Exercise instructions
Copy, exactly as written, the lines that begin at the one containing "Pressure Pipe Staging (Rutland Ave)" and end at the one containing "No Foreign Dissem". Skip any pictures in the data below.

[[ Data excerpts open ]]

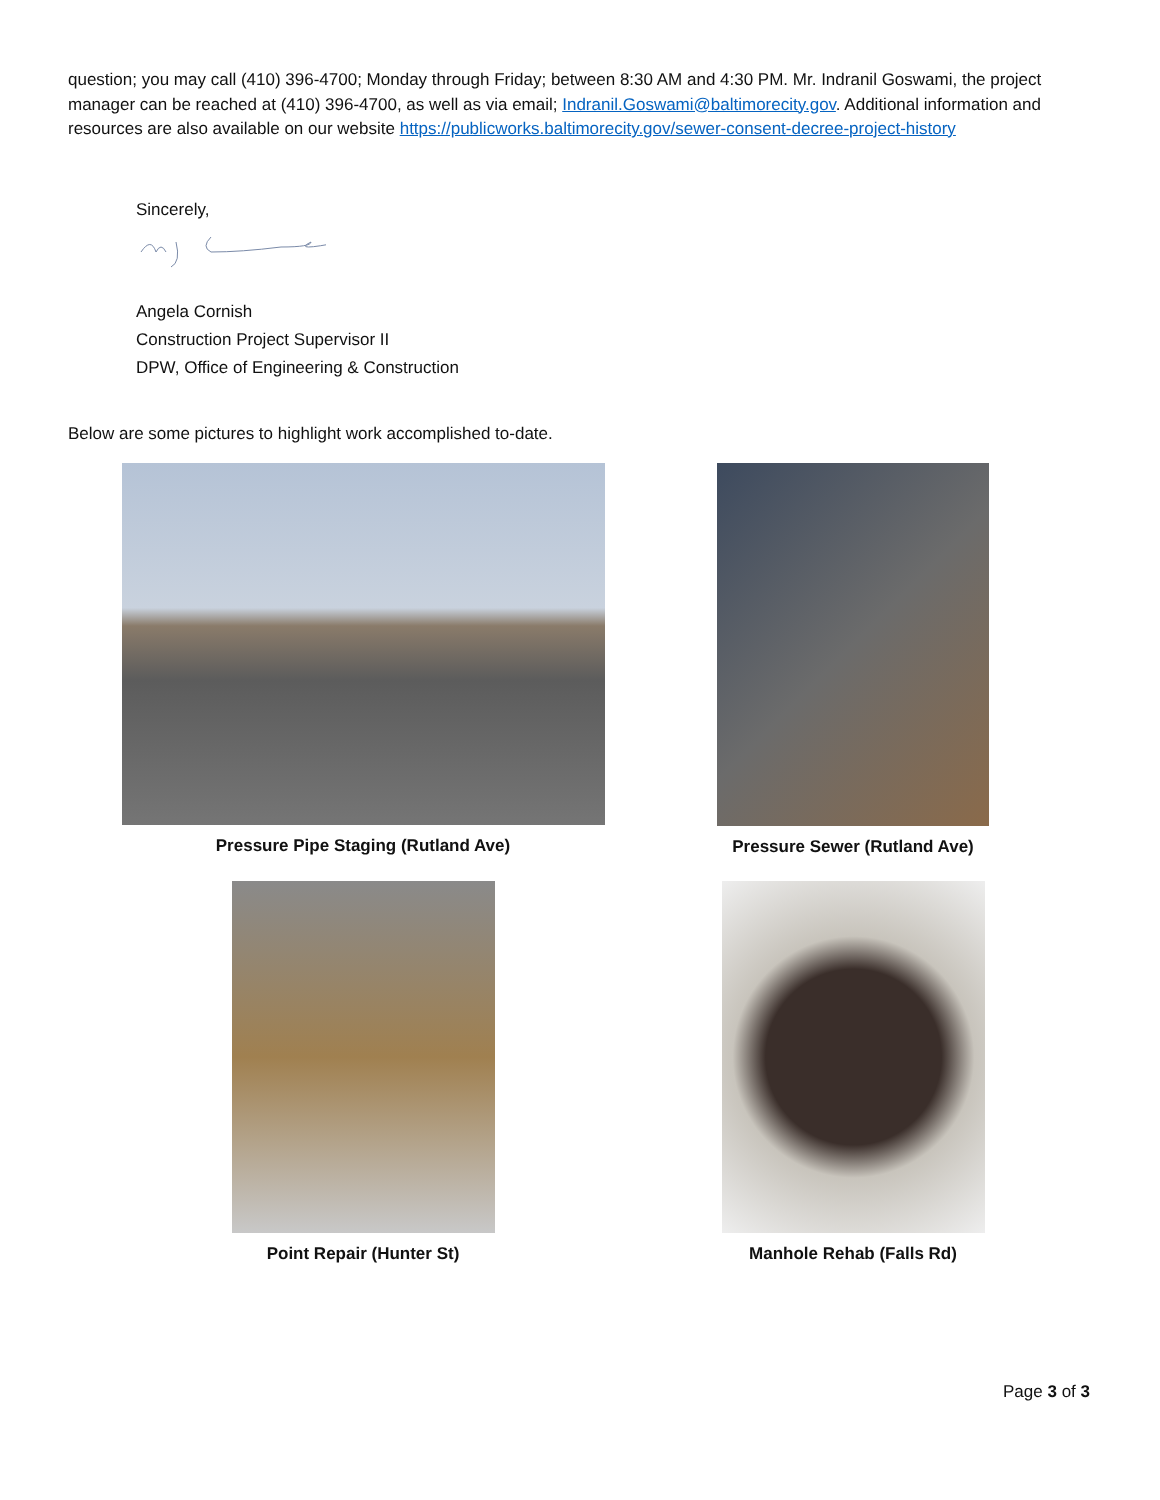question; you may call (410) 396-4700; Monday through Friday; between 8:30 AM and 4:30 PM. Mr. Indranil Goswami, the project manager can be reached at (410) 396-4700, as well as via email; Indranil.Goswami@baltimorecity.gov. Additional information and resources are also available on our website https://publicworks.baltimorecity.gov/sewer-consent-decree-project-history
Sincerely,
Angela Cornish
Construction Project Supervisor II
DPW, Office of Engineering & Construction
Below are some pictures to highlight work accomplished to-date.
Pressure Pipe Staging (Rutland Ave)
Pressure Sewer (Rutland Ave)
Point Repair (Hunter St)
Manhole Rehab (Falls Rd)
Page 3 of 3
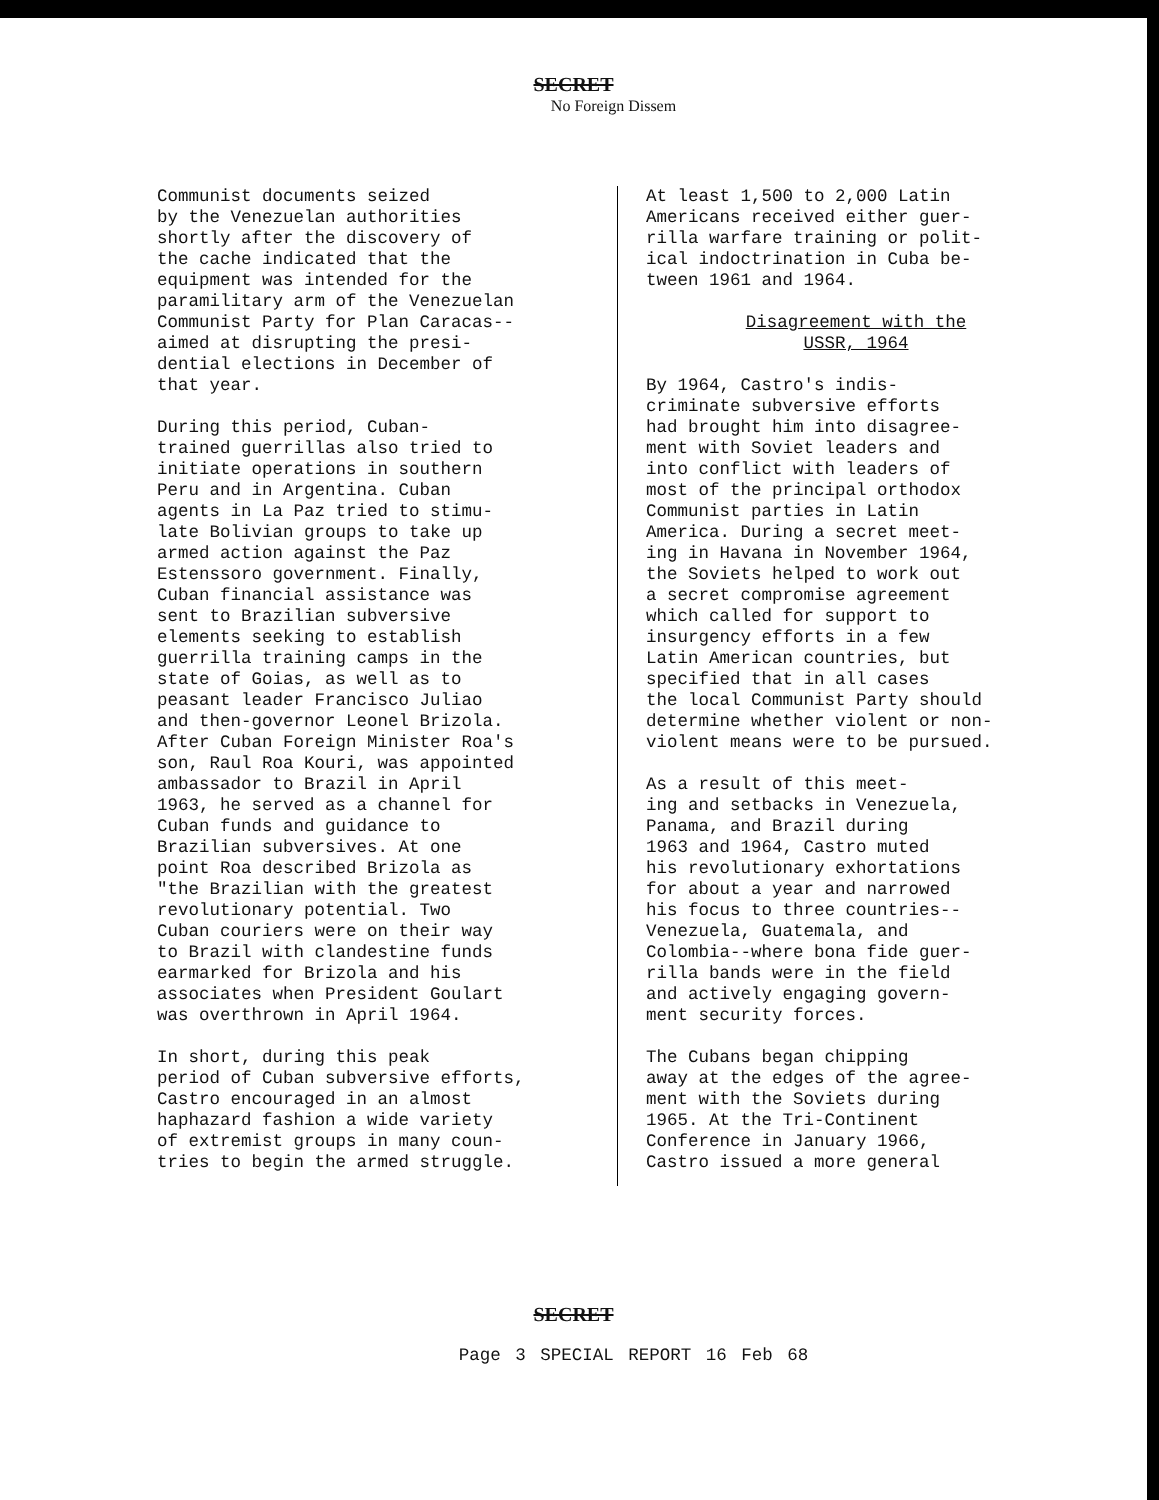SECRET
No Foreign Dissem
Communist documents seized by the Venezuelan authorities shortly after the discovery of the cache indicated that the equipment was intended for the paramilitary arm of the Venezuelan Communist Party for Plan Caracas-- aimed at disrupting the presi- dential elections in December of that year.
During this period, Cuban- trained guerrillas also tried to initiate operations in southern Peru and in Argentina. Cuban agents in La Paz tried to stimu- late Bolivian groups to take up armed action against the Paz Estenssoro government. Finally, Cuban financial assistance was sent to Brazilian subversive elements seeking to establish guerrilla training camps in the state of Goias, as well as to peasant leader Francisco Juliao and then-governor Leonel Brizola. After Cuban Foreign Minister Roa's son, Raul Roa Kouri, was appointed ambassador to Brazil in April 1963, he served as a channel for Cuban funds and guidance to Brazilian subversives. At one point Roa described Brizola as "the Brazilian with the greatest revolutionary potential. Two Cuban couriers were on their way to Brazil with clandestine funds earmarked for Brizola and his associates when President Goulart was overthrown in April 1964.
In short, during this peak period of Cuban subversive efforts, Castro encouraged in an almost haphazard fashion a wide variety of extremist groups in many coun- tries to begin the armed struggle.
At least 1,500 to 2,000 Latin Americans received either guer- rilla warfare training or polit- ical indoctrination in Cuba be- tween 1961 and 1964.
Disagreement with the
USSR, 1964
By 1964, Castro's indis- criminate subversive efforts had brought him into disagree- ment with Soviet leaders and into conflict with leaders of most of the principal orthodox Communist parties in Latin America. During a secret meet- ing in Havana in November 1964, the Soviets helped to work out a secret compromise agreement which called for support to insurgency efforts in a few Latin American countries, but specified that in all cases the local Communist Party should determine whether violent or non- violent means were to be pursued.
As a result of this meet- ing and setbacks in Venezuela, Panama, and Brazil during 1963 and 1964, Castro muted his revolutionary exhortations for about a year and narrowed his focus to three countries-- Venezuela, Guatemala, and Colombia--where bona fide guer- rilla bands were in the field and actively engaging govern- ment security forces.
The Cubans began chipping away at the edges of the agree- ment with the Soviets during 1965. At the Tri-Continent Conference in January 1966, Castro issued a more general
SECRET
Page 3 SPECIAL REPORT 16 Feb 68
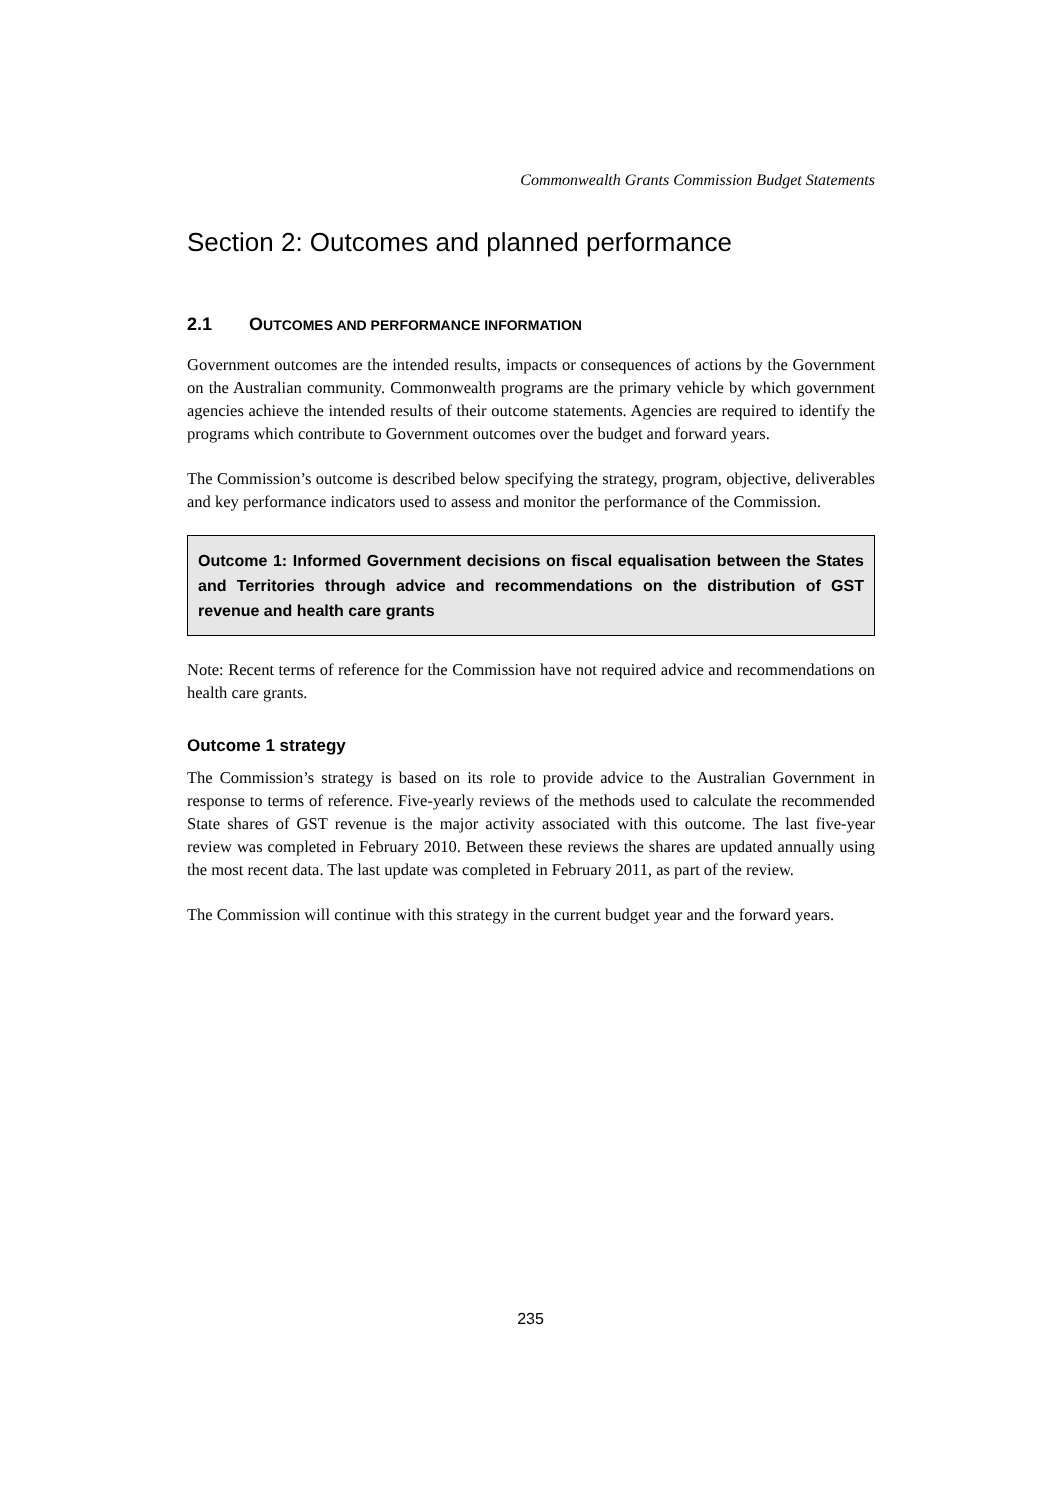Commonwealth Grants Commission Budget Statements
Section 2: Outcomes and planned performance
2.1 OUTCOMES AND PERFORMANCE INFORMATION
Government outcomes are the intended results, impacts or consequences of actions by the Government on the Australian community. Commonwealth programs are the primary vehicle by which government agencies achieve the intended results of their outcome statements. Agencies are required to identify the programs which contribute to Government outcomes over the budget and forward years.
The Commission’s outcome is described below specifying the strategy, program, objective, deliverables and key performance indicators used to assess and monitor the performance of the Commission.
Outcome 1: Informed Government decisions on fiscal equalisation between the States and Territories through advice and recommendations on the distribution of GST revenue and health care grants
Note: Recent terms of reference for the Commission have not required advice and recommendations on health care grants.
Outcome 1 strategy
The Commission’s strategy is based on its role to provide advice to the Australian Government in response to terms of reference. Five-yearly reviews of the methods used to calculate the recommended State shares of GST revenue is the major activity associated with this outcome. The last five-year review was completed in February 2010. Between these reviews the shares are updated annually using the most recent data. The last update was completed in February 2011, as part of the review.
The Commission will continue with this strategy in the current budget year and the forward years.
235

[[ Data excerpts closed ]]

Exercise response
Pressure Pipe Staging (Rutland Ave)
Pressure Sewer (Rutland Ave)
Point Repair (Hunter St)
Manhole Rehab (Falls Rd)
Page 3 of 3
SECRET
No Foreign Dissem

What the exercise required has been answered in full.